Requirement:
Write the data out again exactly, with every picture removed.

Records shown:
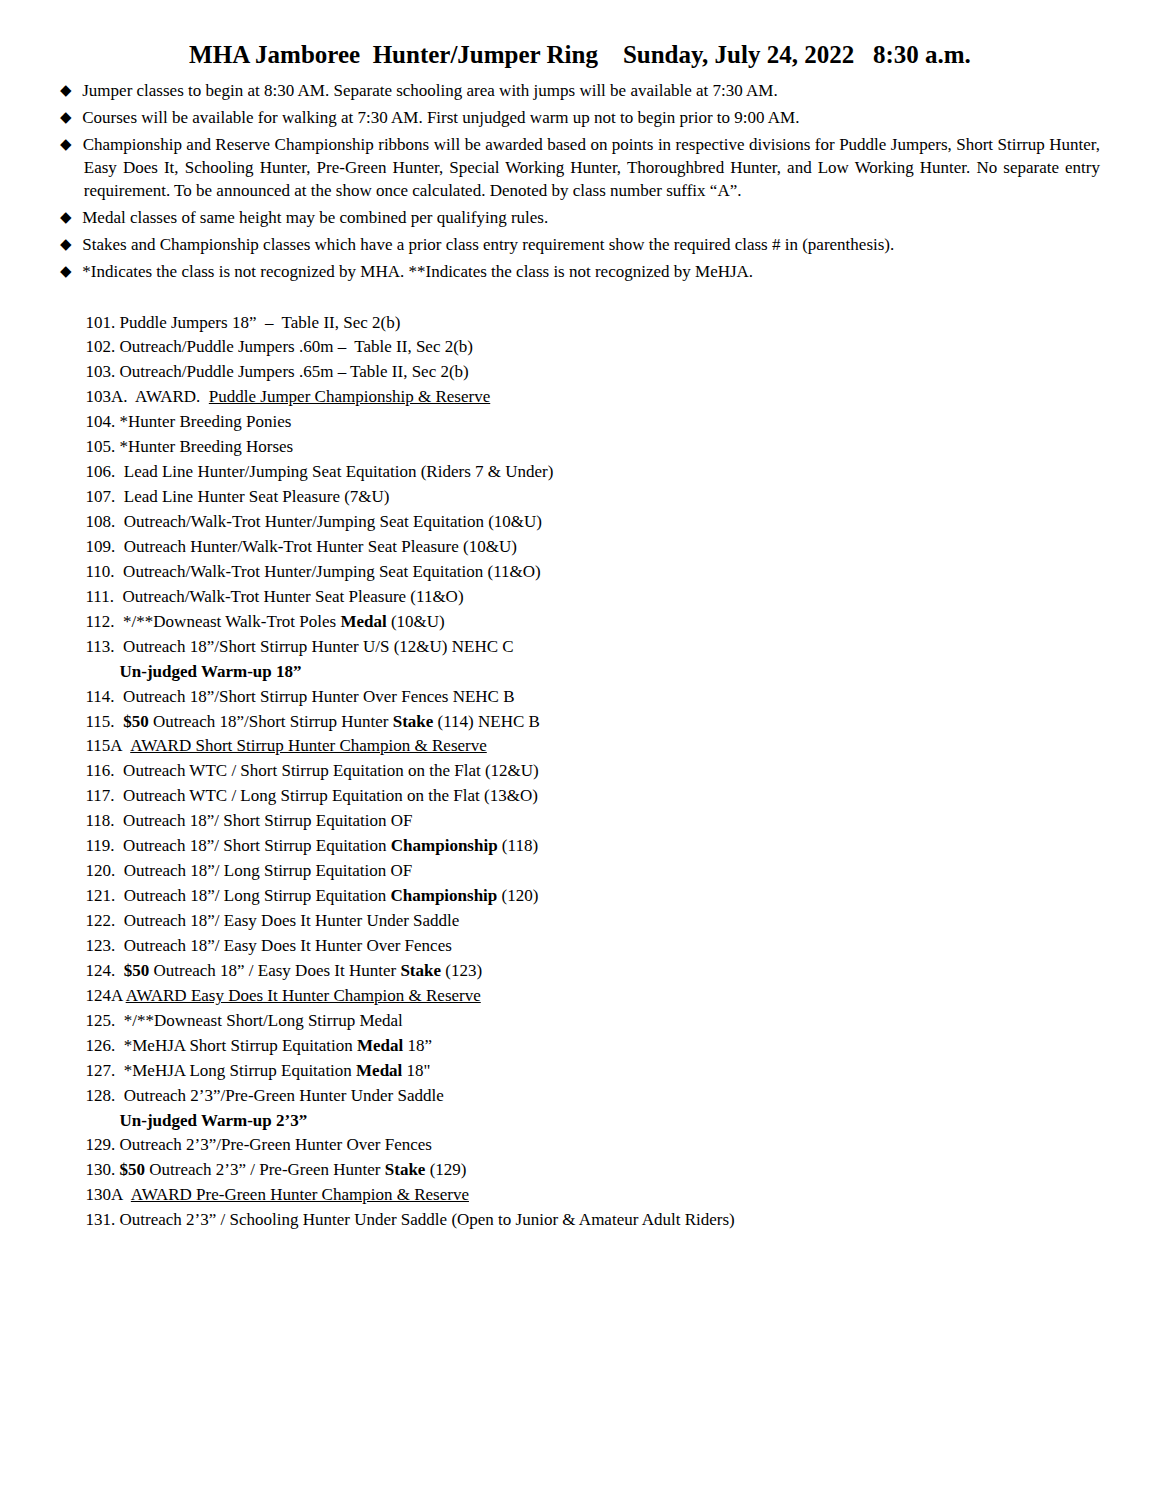MHA Jamboree Hunter/Jumper Ring Sunday, July 24, 2022 8:30 a.m.
◆ Jumper classes to begin at 8:30 AM. Separate schooling area with jumps will be available at 7:30 AM.
◆ Courses will be available for walking at 7:30 AM. First unjudged warm up not to begin prior to 9:00 AM.
◆ Championship and Reserve Championship ribbons will be awarded based on points in respective divisions for Puddle Jumpers, Short Stirrup Hunter, Easy Does It, Schooling Hunter, Pre-Green Hunter, Special Working Hunter, Thoroughbred Hunter, and Low Working Hunter. No separate entry requirement. To be announced at the show once calculated. Denoted by class number suffix “A”.
◆ Medal classes of same height may be combined per qualifying rules.
◆ Stakes and Championship classes which have a prior class entry requirement show the required class # in (parenthesis).
◆ *Indicates the class is not recognized by MHA. **Indicates the class is not recognized by MeHJA.
101. Puddle Jumpers 18” – Table II, Sec 2(b)
102. Outreach/Puddle Jumpers .60m – Table II, Sec 2(b)
103. Outreach/Puddle Jumpers .65m – Table II, Sec 2(b)
103A. AWARD. Puddle Jumper Championship & Reserve
104. *Hunter Breeding Ponies
105. *Hunter Breeding Horses
106. Lead Line Hunter/Jumping Seat Equitation (Riders 7 & Under)
107. Lead Line Hunter Seat Pleasure (7&U)
108. Outreach/Walk-Trot Hunter/Jumping Seat Equitation (10&U)
109. Outreach Hunter/Walk-Trot Hunter Seat Pleasure (10&U)
110. Outreach/Walk-Trot Hunter/Jumping Seat Equitation (11&O)
111. Outreach/Walk-Trot Hunter Seat Pleasure (11&O)
112. */**Downeast Walk-Trot Poles Medal (10&U)
113. Outreach 18”/Short Stirrup Hunter U/S (12&U) NEHC C
Un-judged Warm-up 18”
114. Outreach 18”/Short Stirrup Hunter Over Fences NEHC B
115. $50 Outreach 18”/Short Stirrup Hunter Stake (114) NEHC B
115A AWARD Short Stirrup Hunter Champion & Reserve
116. Outreach WTC / Short Stirrup Equitation on the Flat (12&U)
117. Outreach WTC / Long Stirrup Equitation on the Flat (13&O)
118. Outreach 18”/ Short Stirrup Equitation OF
119. Outreach 18”/ Short Stirrup Equitation Championship (118)
120. Outreach 18”/ Long Stirrup Equitation OF
121. Outreach 18”/ Long Stirrup Equitation Championship (120)
122. Outreach 18”/ Easy Does It Hunter Under Saddle
123. Outreach 18”/ Easy Does It Hunter Over Fences
124. $50 Outreach 18” / Easy Does It Hunter Stake (123)
124A AWARD Easy Does It Hunter Champion & Reserve
125. */**Downeast Short/Long Stirrup Medal
126. *MeHJA Short Stirrup Equitation Medal 18”
127. *MeHJA Long Stirrup Equitation Medal 18"
128. Outreach 2’3”/Pre-Green Hunter Under Saddle
Un-judged Warm-up 2’3”
129. Outreach 2’3”/Pre-Green Hunter Over Fences
130. $50 Outreach 2’3” / Pre-Green Hunter Stake (129)
130A AWARD Pre-Green Hunter Champion & Reserve
131. Outreach 2’3” / Schooling Hunter Under Saddle (Open to Junior & Amateur Adult Riders)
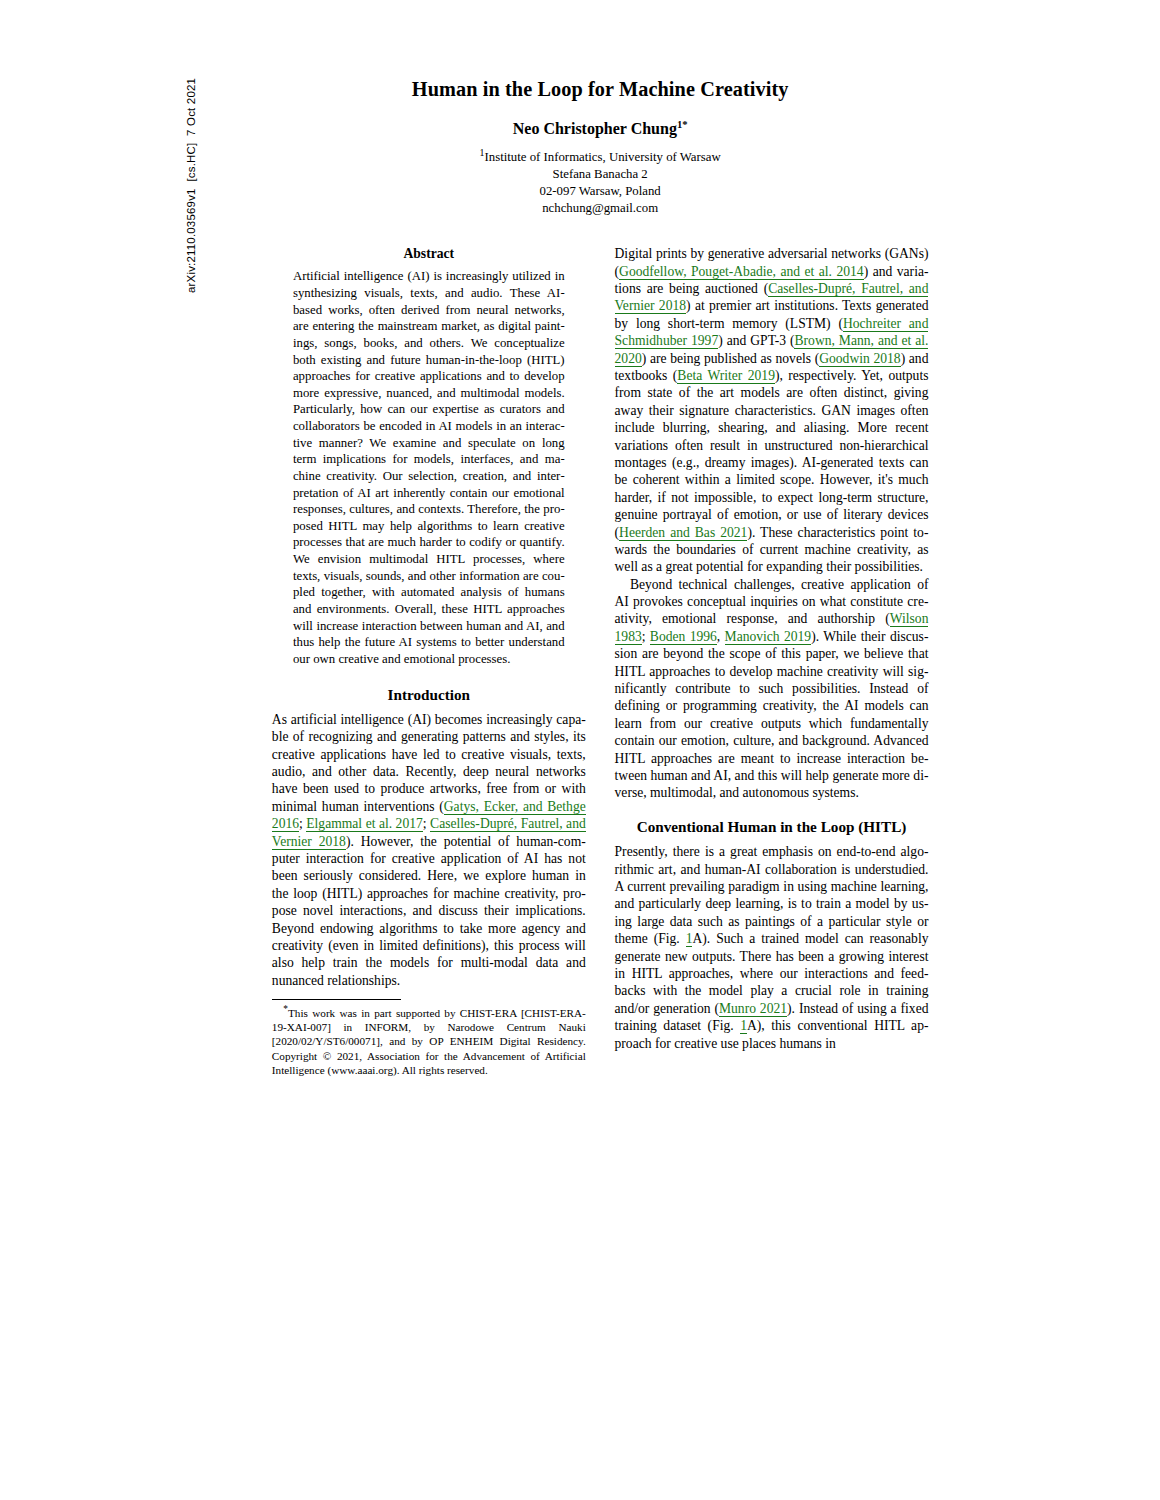arXiv:2110.03569v1 [cs.HC] 7 Oct 2021
Human in the Loop for Machine Creativity
Neo Christopher Chung1*
1Institute of Informatics, University of Warsaw
Stefana Banacha 2
02-097 Warsaw, Poland
nchchung@gmail.com
Abstract
Artificial intelligence (AI) is increasingly utilized in synthesizing visuals, texts, and audio. These AI-based works, often derived from neural networks, are entering the mainstream market, as digital paintings, songs, books, and others. We conceptualize both existing and future human-in-the-loop (HITL) approaches for creative applications and to develop more expressive, nuanced, and multimodal models. Particularly, how can our expertise as curators and collaborators be encoded in AI models in an interactive manner? We examine and speculate on long term implications for models, interfaces, and machine creativity. Our selection, creation, and interpretation of AI art inherently contain our emotional responses, cultures, and contexts. Therefore, the proposed HITL may help algorithms to learn creative processes that are much harder to codify or quantify. We envision multimodal HITL processes, where texts, visuals, sounds, and other information are coupled together, with automated analysis of humans and environments. Overall, these HITL approaches will increase interaction between human and AI, and thus help the future AI systems to better understand our own creative and emotional processes.
Introduction
As artificial intelligence (AI) becomes increasingly capable of recognizing and generating patterns and styles, its creative applications have led to creative visuals, texts, audio, and other data. Recently, deep neural networks have been used to produce artworks, free from or with minimal human interventions (Gatys, Ecker, and Bethge 2016; Elgammal et al. 2017; Caselles-Dupré, Fautrel, and Vernier 2018). However, the potential of human-computer interaction for creative application of AI has not been seriously considered. Here, we explore human in the loop (HITL) approaches for machine creativity, propose novel interactions, and discuss their implications. Beyond endowing algorithms to take more agency and creativity (even in limited definitions), this process will also help train the models for multi-modal data and nunanced relationships.
*This work was in part supported by CHIST-ERA [CHIST-ERA-19-XAI-007] in INFORM, by Narodowe Centrum Nauki [2020/02/Y/ST6/00071], and by OP ENHEIM Digital Residency. Copyright © 2021, Association for the Advancement of Artificial Intelligence (www.aaai.org). All rights reserved.
Digital prints by generative adversarial networks (GANs) (Goodfellow, Pouget-Abadie, and et al. 2014) and variations are being auctioned (Caselles-Dupré, Fautrel, and Vernier 2018) at premier art institutions. Texts generated by long short-term memory (LSTM) (Hochreiter and Schmidhuber 1997) and GPT-3 (Brown, Mann, and et al. 2020) are being published as novels (Goodwin 2018) and textbooks (Beta Writer 2019), respectively. Yet, outputs from state of the art models are often distinct, giving away their signature characteristics. GAN images often include blurring, shearing, and aliasing. More recent variations often result in unstructured non-hierarchical montages (e.g., dreamy images). AI-generated texts can be coherent within a limited scope. However, it's much harder, if not impossible, to expect long-term structure, genuine portrayal of emotion, or use of literary devices (Heerden and Bas 2021). These characteristics point towards the boundaries of current machine creativity, as well as a great potential for expanding their possibilities.
Beyond technical challenges, creative application of AI provokes conceptual inquiries on what constitute creativity, emotional response, and authorship (Wilson 1983; Boden 1996, Manovich 2019). While their discussion are beyond the scope of this paper, we believe that HITL approaches to develop machine creativity will significantly contribute to such possibilities. Instead of defining or programming creativity, the AI models can learn from our creative outputs which fundamentally contain our emotion, culture, and background. Advanced HITL approaches are meant to increase interaction between human and AI, and this will help generate more diverse, multimodal, and autonomous systems.
Conventional Human in the Loop (HITL)
Presently, there is a great emphasis on end-to-end algorithmic art, and human-AI collaboration is understudied. A current prevailing paradigm in using machine learning, and particularly deep learning, is to train a model by using large data such as paintings of a particular style or theme (Fig. 1 A). Such a trained model can reasonably generate new outputs. There has been a growing interest in HITL approaches, where our interactions and feedbacks with the model play a crucial role in training and/or generation (Munro 2021). Instead of using a fixed training dataset (Fig. 1 A), this conventional HITL approach for creative use places humans in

Solution:
MHA Jamboree Hunter/Jumper Ring Sunday, July 24, 2022 8:30 a.m.
◆ Jumper classes to begin at 8:30 AM. Separate schooling area with jumps will be available at 7:30 AM.
◆ Courses will be available for walking at 7:30 AM. First unjudged warm up not to begin prior to 9:00 AM.
◆ Championship and Reserve Championship ribbons will be awarded based on points in respective divisions for Puddle Jumpers, Short Stirrup Hunter, Easy Does It, Schooling Hunter, Pre-Green Hunter, Special Working Hunter, Thoroughbred Hunter, and Low Working Hunter. No separate entry requirement. To be announced at the show once calculated. Denoted by class number suffix “A”.
◆ Medal classes of same height may be combined per qualifying rules.
◆ Stakes and Championship classes which have a prior class entry requirement show the required class # in (parenthesis).
◆ *Indicates the class is not recognized by MHA. **Indicates the class is not recognized by MeHJA.
101. Puddle Jumpers 18” – Table II, Sec 2(b)
102. Outreach/Puddle Jumpers .60m – Table II, Sec 2(b)
103. Outreach/Puddle Jumpers .65m – Table II, Sec 2(b)
103A. AWARD. Puddle Jumper Championship & Reserve
104. *Hunter Breeding Ponies
105. *Hunter Breeding Horses
106. Lead Line Hunter/Jumping Seat Equitation (Riders 7 & Under)
107. Lead Line Hunter Seat Pleasure (7&U)
108. Outreach/Walk-Trot Hunter/Jumping Seat Equitation (10&U)
109. Outreach Hunter/Walk-Trot Hunter Seat Pleasure (10&U)
110. Outreach/Walk-Trot Hunter/Jumping Seat Equitation (11&O)
111. Outreach/Walk-Trot Hunter Seat Pleasure (11&O)
112. */**Downeast Walk-Trot Poles Medal (10&U)
113. Outreach 18”/Short Stirrup Hunter U/S (12&U) NEHC C
Un-judged Warm-up 18”
114. Outreach 18”/Short Stirrup Hunter Over Fences NEHC B
115. $50 Outreach 18”/Short Stirrup Hunter Stake (114) NEHC B
115A AWARD Short Stirrup Hunter Champion & Reserve
116. Outreach WTC / Short Stirrup Equitation on the Flat (12&U)
117. Outreach WTC / Long Stirrup Equitation on the Flat (13&O)
118. Outreach 18”/ Short Stirrup Equitation OF
119. Outreach 18”/ Short Stirrup Equitation Championship (118)
120. Outreach 18”/ Long Stirrup Equitation OF
121. Outreach 18”/ Long Stirrup Equitation Championship (120)
122. Outreach 18”/ Easy Does It Hunter Under Saddle
123. Outreach 18”/ Easy Does It Hunter Over Fences
124. $50 Outreach 18” / Easy Does It Hunter Stake (123)
124A AWARD Easy Does It Hunter Champion & Reserve
125. */**Downeast Short/Long Stirrup Medal
126. *MeHJA Short Stirrup Equitation Medal 18”
127. *MeHJA Long Stirrup Equitation Medal 18"
128. Outreach 2’3”/Pre-Green Hunter Under Saddle
Un-judged Warm-up 2’3”
129. Outreach 2’3”/Pre-Green Hunter Over Fences
130. $50 Outreach 2’3” / Pre-Green Hunter Stake (129)
130A AWARD Pre-Green Hunter Champion & Reserve
131. Outreach 2’3” / Schooling Hunter Under Saddle (Open to Junior & Amateur Adult Riders)
arXiv:2110.03569v1 [cs.HC] 7 Oct 2021
Human in the Loop for Machine Creativity
Neo Christopher Chung1*
1Institute of Informatics, University of Warsaw
Stefana Banacha 2
02-097 Warsaw, Poland
nchchung@gmail.com
Abstract
Artificial intelligence (AI) is increasingly utilized in synthesizing visuals, texts, and audio. These AI-based works, often derived from neural networks, are entering the mainstream market, as digital paintings, songs, books, and others. We conceptualize both existing and future human-in-the-loop (HITL) approaches for creative applications and to develop more expressive, nuanced, and multimodal models. Particularly, how can our expertise as curators and collaborators be encoded in AI models in an interactive manner? We examine and speculate on long term implications for models, interfaces, and machine creativity. Our selection, creation, and interpretation of AI art inherently contain our emotional responses, cultures, and contexts. Therefore, the proposed HITL may help algorithms to learn creative processes that are much harder to codify or quantify. We envision multimodal HITL processes, where texts, visuals, sounds, and other information are coupled together, with automated analysis of humans and environments. Overall, these HITL approaches will increase interaction between human and AI, and thus help the future AI systems to better understand our own creative and emotional processes.
Introduction
As artificial intelligence (AI) becomes increasingly capable of recognizing and generating patterns and styles, its creative applications have led to creative visuals, texts, audio, and other data. Recently, deep neural networks have been used to produce artworks, free from or with minimal human interventions (Gatys, Ecker, and Bethge 2016; Elgammal et al. 2017; Caselles-Dupré, Fautrel, and Vernier 2018). However, the potential of human-computer interaction for creative application of AI has not been seriously considered. Here, we explore human in the loop (HITL) approaches for machine creativity, propose novel interactions, and discuss their implications. Beyond endowing algorithms to take more agency and creativity (even in limited definitions), this process will also help train the models for multi-modal data and nunanced relationships.
*This work was in part supported by CHIST-ERA [CHIST-ERA-19-XAI-007] in INFORM, by Narodowe Centrum Nauki [2020/02/Y/ST6/00071], and by OP ENHEIM Digital Residency. Copyright © 2021, Association for the Advancement of Artificial Intelligence (www.aaai.org). All rights reserved.
Digital prints by generative adversarial networks (GANs) (Goodfellow, Pouget-Abadie, and et al. 2014) and variations are being auctioned (Caselles-Dupré, Fautrel, and Vernier 2018) at premier art institutions. Texts generated by long short-term memory (LSTM) (Hochreiter and Schmidhuber 1997) and GPT-3 (Brown, Mann, and et al. 2020) are being published as novels (Goodwin 2018) and textbooks (Beta Writer 2019), respectively. Yet, outputs from state of the art models are often distinct, giving away their signature characteristics. GAN images often include blurring, shearing, and aliasing. More recent variations often result in unstructured non-hierarchical montages (e.g., dreamy images). AI-generated texts can be coherent within a limited scope. However, it's much harder, if not impossible, to expect long-term structure, genuine portrayal of emotion, or use of literary devices (Heerden and Bas 2021). These characteristics point towards the boundaries of current machine creativity, as well as a great potential for expanding their possibilities.
Beyond technical challenges, creative application of AI provokes conceptual inquiries on what constitute creativity, emotional response, and authorship (Wilson 1983; Boden 1996, Manovich 2019). While their discussion are beyond the scope of this paper, we believe that HITL approaches to develop machine creativity will significantly contribute to such possibilities. Instead of defining or programming creativity, the AI models can learn from our creative outputs which fundamentally contain our emotion, culture, and background. Advanced HITL approaches are meant to increase interaction between human and AI, and this will help generate more diverse, multimodal, and autonomous systems.
Conventional Human in the Loop (HITL)
Presently, there is a great emphasis on end-to-end algorithmic art, and human-AI collaboration is understudied. A current prevailing paradigm in using machine learning, and particularly deep learning, is to train a model by using large data such as paintings of a particular style or theme (Fig. 1 A). Such a trained model can reasonably generate new outputs. There has been a growing interest in HITL approaches, where our interactions and feedbacks with the model play a crucial role in training and/or generation (Munro 2021). Instead of using a fixed training dataset (Fig. 1 A), this conventional HITL approach for creative use places humans in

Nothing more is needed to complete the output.